## Exercise description
Beneath this sentence is a set of records; write each of them out exactly.

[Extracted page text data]
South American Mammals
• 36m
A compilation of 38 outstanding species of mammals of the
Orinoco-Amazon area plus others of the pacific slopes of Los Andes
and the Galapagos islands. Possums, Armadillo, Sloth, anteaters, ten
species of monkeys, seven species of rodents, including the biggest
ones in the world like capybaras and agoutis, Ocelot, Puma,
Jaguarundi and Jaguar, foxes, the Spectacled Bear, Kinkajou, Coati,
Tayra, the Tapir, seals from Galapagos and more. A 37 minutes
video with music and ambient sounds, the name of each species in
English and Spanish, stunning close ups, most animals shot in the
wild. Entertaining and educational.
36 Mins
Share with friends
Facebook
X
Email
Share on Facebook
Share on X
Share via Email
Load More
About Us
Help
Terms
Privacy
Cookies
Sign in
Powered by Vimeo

## Exercise answer
South American Mammals
• 36m
A compilation of 38 outstanding species of mammals of the
Orinoco-Amazon area plus others of the pacific slopes of Los Andes
and the Galapagos islands. Possums, Armadillo, Sloth, anteaters, ten
species of monkeys, seven species of rodents, including the biggest
ones in the world like capybaras and agoutis, Ocelot, Puma,
Jaguarundi and Jaguar, foxes, the Spectacled Bear, Kinkajou, Coati,
Tayra, the Tapir, seals from Galapagos and more. A 37 minutes
video with music and ambient sounds, the name of each species in
English and Spanish, stunning close ups, most animals shot in the
wild. Entertaining and educational.
36 Mins
Share with friends
Facebook
X
Email
Share on Facebook
Share on X
Share via Email
Load More
About Us
Help
Terms
Privacy
Cookies
Sign in
Powered by Vimeo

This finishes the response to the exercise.